Look through the data below, and copy each line that carries the word "array".
---------------
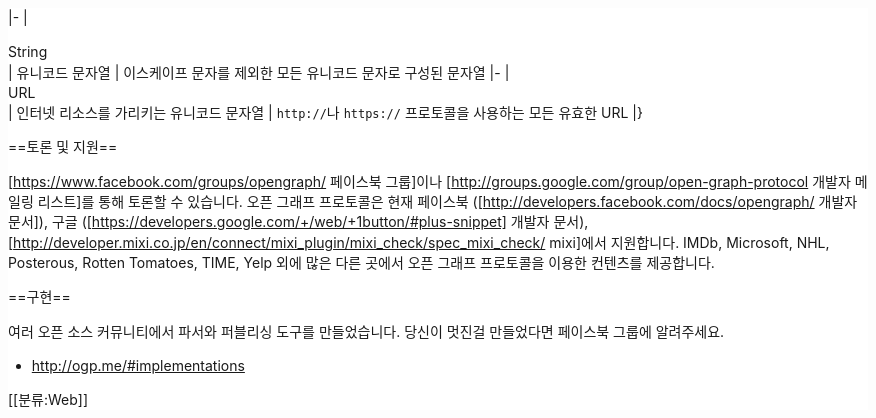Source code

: |-
| <div id="string">String<div>
| 유니코드 문자열
| 이스케이프 문자를 제외한 모든 유니코드 문자로 구성된 문자열
|-
| <div id="url">URL</div>
| 인터넷 리소스를 가리키는 유니코드 문자열
| <code>http://</code>나 <code>https://</code> 프로토콜을 사용하는 모든 유효한 URL
|}

==토론 및 지원==

[https://www.facebook.com/groups/opengraph/ 페이스북 그룹]이나 [http://groups.google.com/group/open-graph-protocol 개발자 메일링 리스트]를 통해 토론할 수 있습니다. 오픈 그래프 프로토콜은 현재 페이스북 ([http://developers.facebook.com/docs/opengraph/ 개발자 문서]), 구글 ([https://developers.google.com/+/web/+1button/#plus-snippet] 개발자 문서), [http://developer.mixi.co.jp/en/connect/mixi_plugin/mixi_check/spec_mixi_check/ mixi]에서 지원합니다. IMDb, Microsoft, NHL, Posterous, Rotten Tomatoes, TIME, Yelp 외에 많은 다른 곳에서 오픈 그래프 프로토콜을 이용한 컨텐츠를 제공합니다.

==구현==

여러 오픈 소스 커뮤니티에서 파서와 퍼블리싱 도구를 만들었습니다. 당신이 멋진걸 만들었다면 페이스북 그룹에 알려주세요.

* http://ogp.me/#implementations

[[분류:Web]]
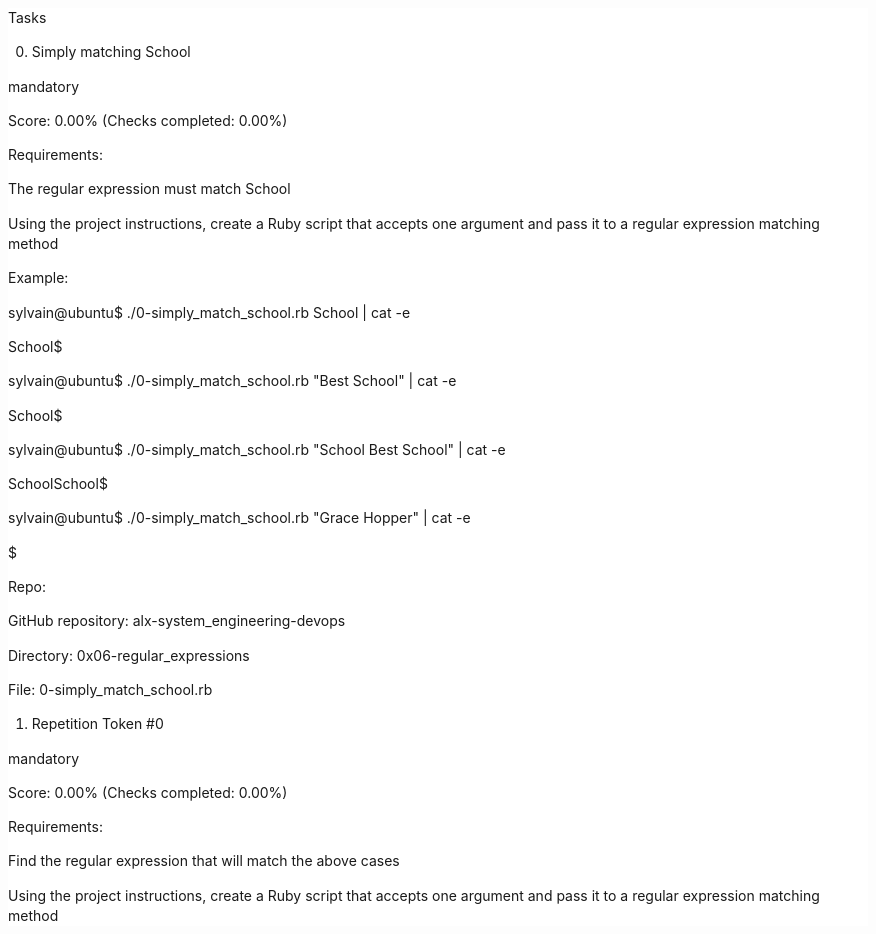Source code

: Tasks

0. Simply matching School

mandatory

Score: 0.00% (Checks completed: 0.00%)





Requirements:



The regular expression must match School

Using the project instructions, create a Ruby script that accepts one argument and pass it to a regular expression matching method

Example:



sylvain@ubuntu$ ./0-simply_match_school.rb School | cat -e

School$

sylvain@ubuntu$ ./0-simply_match_school.rb "Best School" | cat -e

School$

sylvain@ubuntu$ ./0-simply_match_school.rb "School Best School" | cat -e

SchoolSchool$

sylvain@ubuntu$ ./0-simply_match_school.rb "Grace Hopper" | cat -e

$

Repo:



GitHub repository: alx-system_engineering-devops

Directory: 0x06-regular_expressions

File: 0-simply_match_school.rb

    

1. Repetition Token #0

mandatory

Score: 0.00% (Checks completed: 0.00%)





Requirements:



Find the regular expression that will match the above cases

Using the project instructions, create a Ruby script that accepts one argument and pass it to a regular expression matching method
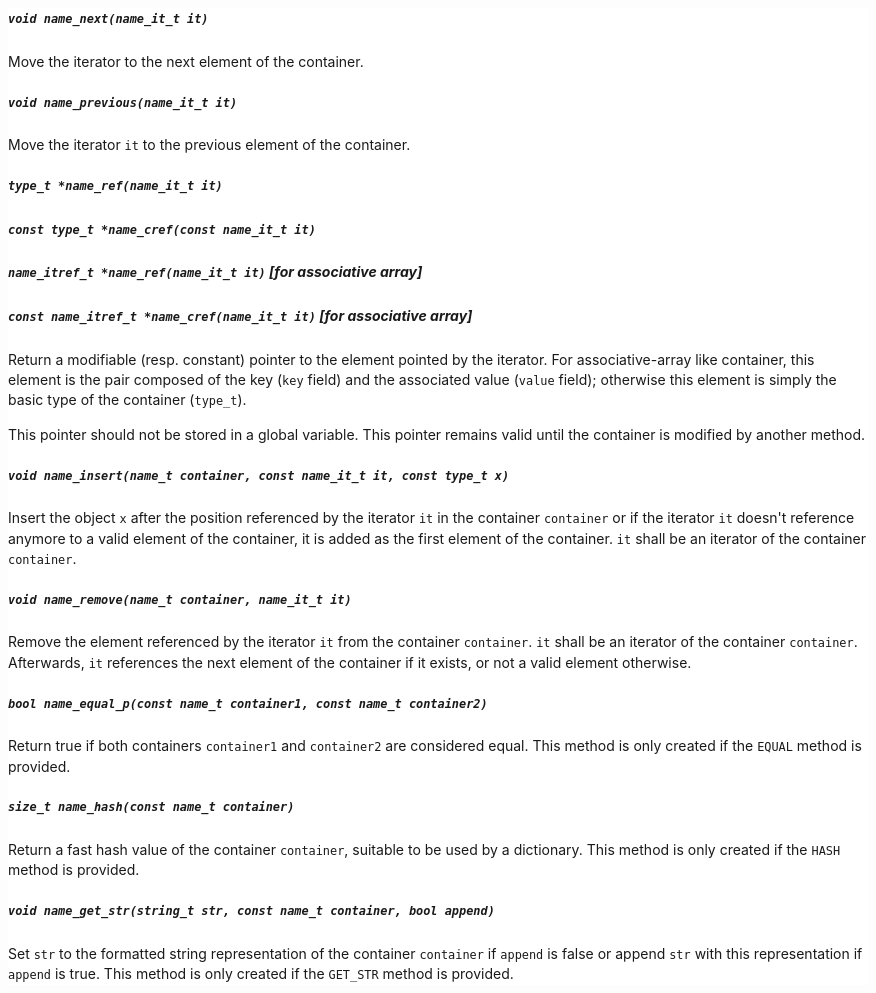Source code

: ##### `void name_next(name_it_t it)`

Move the iterator to the next element of the container.

##### `void name_previous(name_it_t it)`

Move the iterator `it` to the previous element of the container.

##### `type_t *name_ref(name_it_t it)`
##### `const type_t *name_cref(const name_it_t it)`
##### `name_itref_t *name_ref(name_it_t it)`  [for associative array]
##### `const name_itref_t *name_cref(name_it_t it)`  [for associative array]

Return a modifiable (resp. constant) pointer to the element pointed by the iterator.
For associative-array like container, this element is the pair composed of
the key (`key` field) and the associated value (`value` field);
otherwise this element is simply the basic type of the container (`type_t`).

This pointer should not be stored in a global variable.
This pointer remains valid until the container is modified by another method.

##### `void name_insert(name_t container, const name_it_t it, const type_t x)`

Insert the object `x` after the position referenced by the iterator `it` in the container `container`
or if the iterator `it` doesn't reference anymore to a valid element of the container,
it is added as the first element of the container.
`it` shall be an iterator of the container `container`.

##### `void name_remove(name_t container, name_it_t it)`

Remove the element referenced by the iterator `it` from the container `container`.
`it` shall be an iterator of the container `container`.
Afterwards, `it` references the next element of the container if it exists,
or not a valid element otherwise.

##### `bool name_equal_p(const name_t container1, const name_t container2)`

Return true if both containers `container1` and `container2` are considered equal.
This method is only created if the `EQUAL` method is provided.

##### `size_t name_hash(const name_t container)`

Return a fast hash value of the container `container`,
suitable to be used by a dictionary.
This method is only created if the `HASH` method is provided.

##### `void name_get_str(string_t str, const name_t container, bool append)`

Set `str` to the formatted string representation of the container `container` if `append` is false
or append `str` with this representation if `append` is true.
This method is only created if the `GET_STR` method is provided.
---------------
Reply
##### `name_itref_t *name_ref(name_it_t it)`  [for associative array]
##### `const name_itref_t *name_cref(name_it_t it)`  [for associative array]
For associative-array like container, this element is the pair composed of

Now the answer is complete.